Namun, pertumbuhan Amazon juga diiringi dengan berbagai kontroversi. Perusahaan ini sering menghadapi kritik terkait kondisi kerja di gudang-gudangnya, di mana pekerja sering melaporkan jam kerja yang panjang dan tuntutan produktivitas yang tinggi. Selain itu, Amazon juga dituduh melakukan praktik bisnis anti-kompetitif, terutama terkait dugaan manipulasi harga dan dominasi pasar yang berpotensi merugikan pesaing yang lebih kecil. Kontroversi-kontroversi ini menjadi tantangan serius bagi reputasi perusahaan.

Ketahanan dan Pengaruh

Meskipun demikian, Amazon terus menunjukkan ketahanannya dan pengaruhnya yang mendalam di pasar global. Dengan kepemimpinan Andy Jassy yang menggantikan Jeff Bezos sebagai CEO, perusahaan ini terus beradaptasi dengan perubahan pasar dan teknologi.

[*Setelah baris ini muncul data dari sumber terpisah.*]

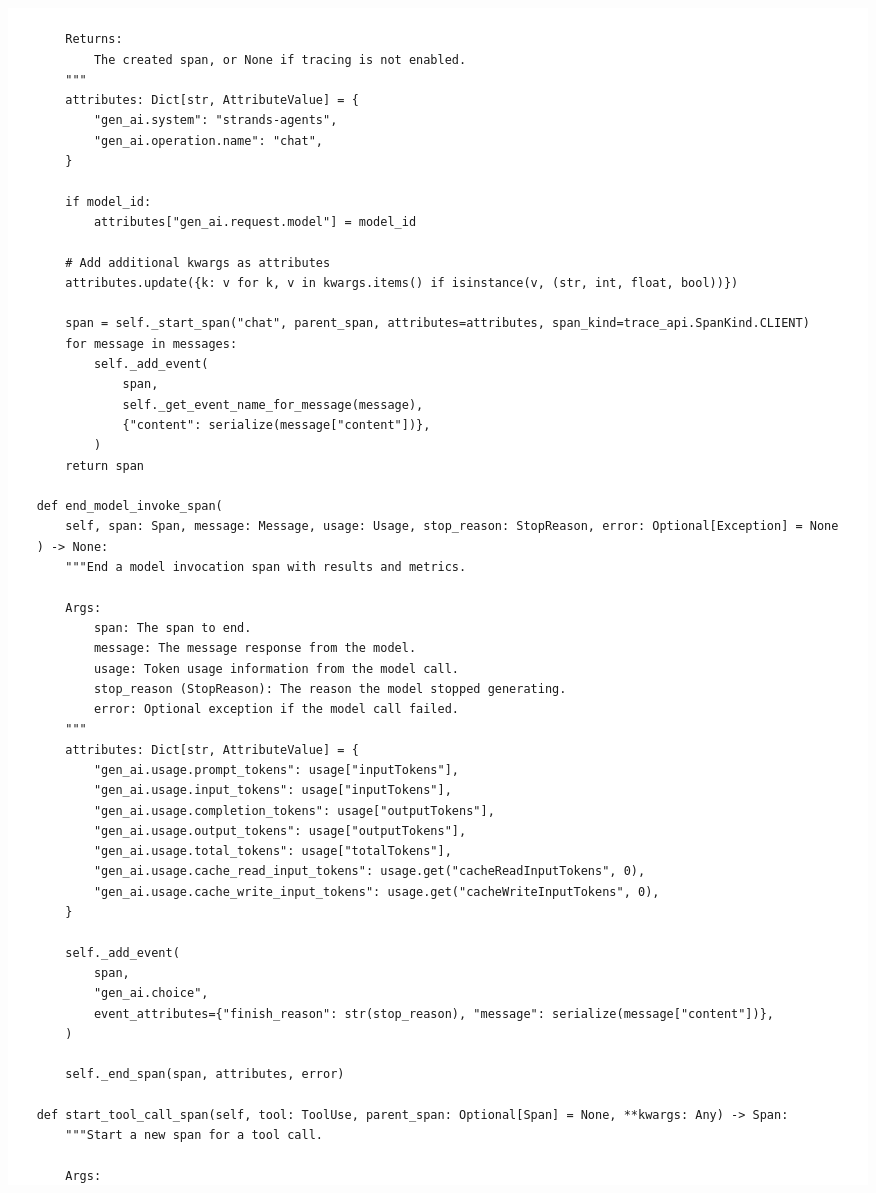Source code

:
 ```

        Returns:
            The created span, or None if tracing is not enabled.
        """
        attributes: Dict[str, AttributeValue] = {
            "gen_ai.system": "strands-agents",
            "gen_ai.operation.name": "chat",
        }

        if model_id:
            attributes["gen_ai.request.model"] = model_id

        # Add additional kwargs as attributes
        attributes.update({k: v for k, v in kwargs.items() if isinstance(v, (str, int, float, bool))})

        span = self._start_span("chat", parent_span, attributes=attributes, span_kind=trace_api.SpanKind.CLIENT)
        for message in messages:
            self._add_event(
                span,
                self._get_event_name_for_message(message),
                {"content": serialize(message["content"])},
            )
        return span

    def end_model_invoke_span(
        self, span: Span, message: Message, usage: Usage, stop_reason: StopReason, error: Optional[Exception] = None
    ) -> None:
        """End a model invocation span with results and metrics.

        Args:
            span: The span to end.
            message: The message response from the model.
            usage: Token usage information from the model call.
            stop_reason (StopReason): The reason the model stopped generating.
            error: Optional exception if the model call failed.
        """
        attributes: Dict[str, AttributeValue] = {
            "gen_ai.usage.prompt_tokens": usage["inputTokens"],
            "gen_ai.usage.input_tokens": usage["inputTokens"],
            "gen_ai.usage.completion_tokens": usage["outputTokens"],
            "gen_ai.usage.output_tokens": usage["outputTokens"],
            "gen_ai.usage.total_tokens": usage["totalTokens"],
            "gen_ai.usage.cache_read_input_tokens": usage.get("cacheReadInputTokens", 0),
            "gen_ai.usage.cache_write_input_tokens": usage.get("cacheWriteInputTokens", 0),
        }

        self._add_event(
            span,
            "gen_ai.choice",
            event_attributes={"finish_reason": str(stop_reason), "message": serialize(message["content"])},
        )

        self._end_span(span, attributes, error)

    def start_tool_call_span(self, tool: ToolUse, parent_span: Optional[Span] = None, **kwargs: Any) -> Span:
        """Start a new span for a tool call.

        Args:
```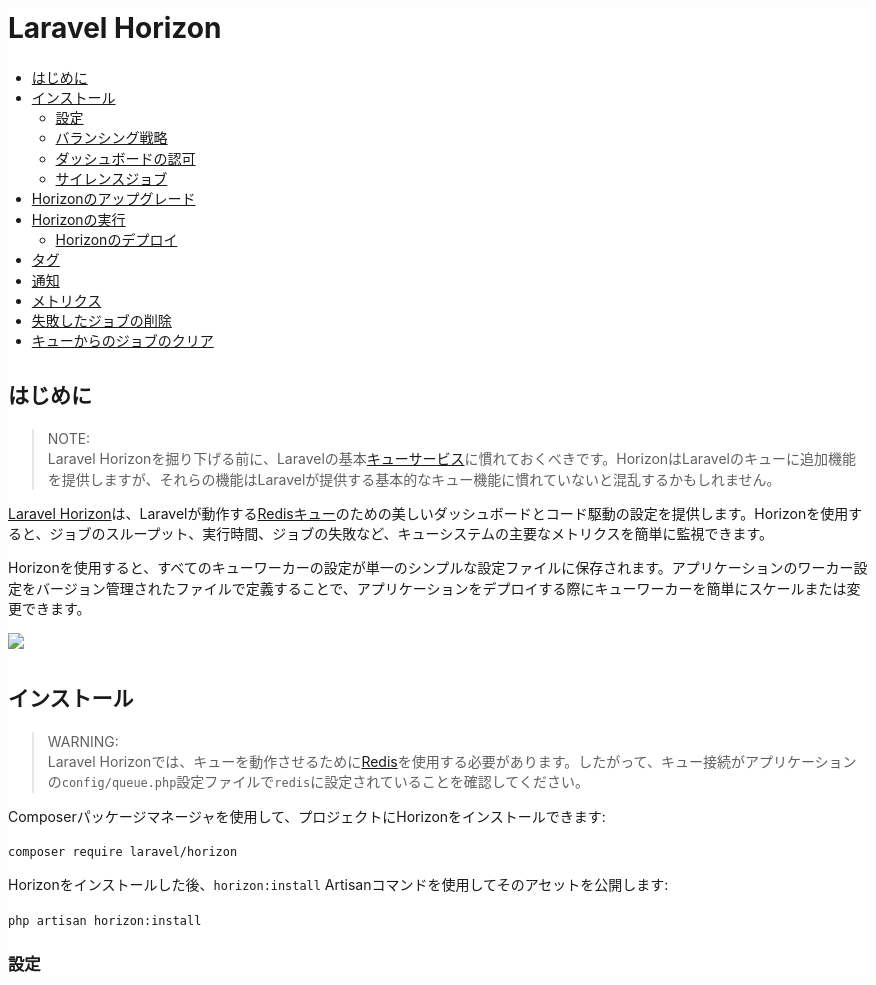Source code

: # Laravel Horizon

- [はじめに](#introduction)
- [インストール](#installation)
    - [設定](#configuration)
    - [バランシング戦略](#balancing-strategies)
    - [ダッシュボードの認可](#dashboard-authorization)
    - [サイレンスジョブ](#silenced-jobs)
- [Horizonのアップグレード](#upgrading-horizon)
- [Horizonの実行](#running-horizon)
    - [Horizonのデプロイ](#deploying-horizon)
- [タグ](#tags)
- [通知](#notifications)
- [メトリクス](#metrics)
- [失敗したジョブの削除](#deleting-failed-jobs)
- [キューからのジョブのクリア](#clearing-jobs-from-queues)

<a name="introduction"></a>
## はじめに

> NOTE:  
> Laravel Horizonを掘り下げる前に、Laravelの基本[キューサービス](queues.md)に慣れておくべきです。HorizonはLaravelのキューに追加機能を提供しますが、それらの機能はLaravelが提供する基本的なキュー機能に慣れていないと混乱するかもしれません。

[Laravel Horizon](https://github.com/laravel/horizon)は、Laravelが動作する[Redisキュー](queues.md)のための美しいダッシュボードとコード駆動の設定を提供します。Horizonを使用すると、ジョブのスループット、実行時間、ジョブの失敗など、キューシステムの主要なメトリクスを簡単に監視できます。

Horizonを使用すると、すべてのキューワーカーの設定が単一のシンプルな設定ファイルに保存されます。アプリケーションのワーカー設定をバージョン管理されたファイルで定義することで、アプリケーションをデプロイする際にキューワーカーを簡単にスケールまたは変更できます。

<img src="https://laravel.com/img/docs/horizon-example.png">

<a name="installation"></a>
## インストール

> WARNING:  
> Laravel Horizonでは、キューを動作させるために[Redis](https://redis.io)を使用する必要があります。したがって、キュー接続がアプリケーションの`config/queue.php`設定ファイルで`redis`に設定されていることを確認してください。

Composerパッケージマネージャを使用して、プロジェクトにHorizonをインストールできます:

```shell
composer require laravel/horizon
```

Horizonをインストールした後、`horizon:install` Artisanコマンドを使用してそのアセットを公開します:

```shell
php artisan horizon:install
```

<a name="configuration"></a>
### 設定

Jassy, yang sebelumnya memimpin AWS, membawa fokus baru pada efisiensi dan inovasi berbasis AI, sambil tetap mempertahankan budaya perusahaan yang berpusat pada pelanggan. Langkah-langkah ini menunjukkan bahwa Amazon adalah entitas yang dinamis dan terus berevolusi.

Secara keseluruhan, profil Amazon menggambarkan sebuah perusahaan yang bertumbuh dari toko buku daring sederhana menjadi raksasa teknologi yang mendominasi berbagai sektor.

Dengan portofolio bisnis yang terdiversifikasi, mulai dari e-commerce hingga komputasi awan dan hiburan, serta obsesi terhadap pelanggan dan inovasi, Amazon telah berhasil mengukuhkan dirinya sebagai salah satu perusahaan paling berpengaruh di dunia. Namun, tantangan terkait etika kerja dan persaingan bisnis terus menjadi sorotan yang menguji komitmen perusahaan terhadap nilai-nilai yang lebih luas.